Bagged Tree MSE: 0.04630
Single Tree MSE: 0.04778


In [5]:
# stacking implementation
from sklearn.ensemble import StackingRegressor
from sklearn.linear_model import RidgeCV

# Define base models
base_models = [
    ('linear', LinearRegression()),
    ('svm', SVR(kernel='rbf')),
    ('tree', DecisionTreeRegressor(max_depth=5))
]

# Define meta-model
meta_model = RidgeCV()

# Create stacking model
stacked_model = StackingRegressor(
    estimators=base_models,
    final_estimator=meta_model,
    cv=5
)

# Fit and predict
stacked_model.fit(X_train_scaled, y_train)
pred_stacked = stacked_model.predict(X_val_scaled)

# Evaluate
mse_stacked = mean_squared_error(y_val, pred_stacked)
print(f"\nStacked Model MSE: {mse_stacked:.5f}")

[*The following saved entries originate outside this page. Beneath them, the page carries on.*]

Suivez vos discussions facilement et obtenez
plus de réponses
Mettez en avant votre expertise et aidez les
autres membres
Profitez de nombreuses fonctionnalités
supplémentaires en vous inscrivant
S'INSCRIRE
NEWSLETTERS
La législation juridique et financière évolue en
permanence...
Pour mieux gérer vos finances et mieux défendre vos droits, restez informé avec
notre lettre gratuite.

# Show weights learned by meta-model
print("\nMeta-model coefficients:", stacked_model.final_estimator_.coef_)


Stacked Model MSE: 0.04541

Meta-model coefficients: [0.30570458 0.42234448 0.27543512]


# Ensemble Learning Results Comparison and Recommendations

## Performance Comparison

| Method          | MSE       | Improvement vs Best Base Model | Model Weights (Stacking) |
|-----------------|-----------|--------------------------------|--------------------------|
| Base - Linear   | 0.05186   | -                              | -                        |
| Base - SVM      | 0.04603   | -                              | -                        |
| Base - Tree     | 0.04778   | -                              | -                        |
| **Blending**    | 0.04546   | 1.24% better than SVM          | Equal weights            |
| **Bagging**     | 0.04630   | 0.59% worse than SVM           | -                        |
| **Stacking**    | **0.04541** | **1.35% better than SVM**      | Linear: 0.31, SVM: 0.42, Tree: 0.28 |

## Key Insights

1. **Model Effectiveness**:
   - All ensemble methods outperformed the base Linear model (4.6-12.4% improvement)
   - Stacking provided the best overall performance (1.35% better than the best base model)
   - Blending showed nearly comparable results to stacking with simpler implementation
   - Bagging improved the Tree model but didn't surpass SVM's performance

2. **Weight Analysis**:
   - The stacking meta-model assigned highest weight to SVM (0.42), confirming it as the strongest individual predictor
   - Linear regression contributed more than the tree (0.31 vs 0.28), suggesting its stability adds value
   - The balanced weights indicate each model brings unique predictive value

3. **Performance Patterns**:
   - The relatively small margins between methods suggest the base models were already reasonably strong
   - SVM's strong individual performance limited potential ensemble gains
   - The consistent outperformance of ensembles demonstrates their robustness

## Practical Recommendations

1. **For Production Deployment**:
   *"Implement the stacking model as it provides the best accuracy (MSE 0.04541) with reasonable complexity. The 1.35% improvement over the best base model could translate to significant business value at scale."*

2. **For Rapid Implementation**:
   *"Use blending with equal weights if development resources are limited - it achieves 99% of stacking's performance with much simpler implementation and maintenance."*

3. **For Model Improvement**:
   *"Experiment with adding more diverse base models to the stacking ensemble, particularly models that might capture different patterns than SVM and linear regression."*

4. **For Resource Optimization**:
   *"Consider using just the SVM model if computational resources are extremely constrained, as the ensemble gains are modest in this case."*

5. **Next Steps**:
   *"Investigate why bagging underperformed - try increasing the number of estimators or using different base models. Also explore feature engineering to create more differentiation between models' strengths."*

###Conclusion
The results demonstrate that while all ensemble methods provided value, stacking delivered the best performance by intelligently combining model strengths through learned weights. The choice between methods should balance performance needs with implementation complexity in specific environment.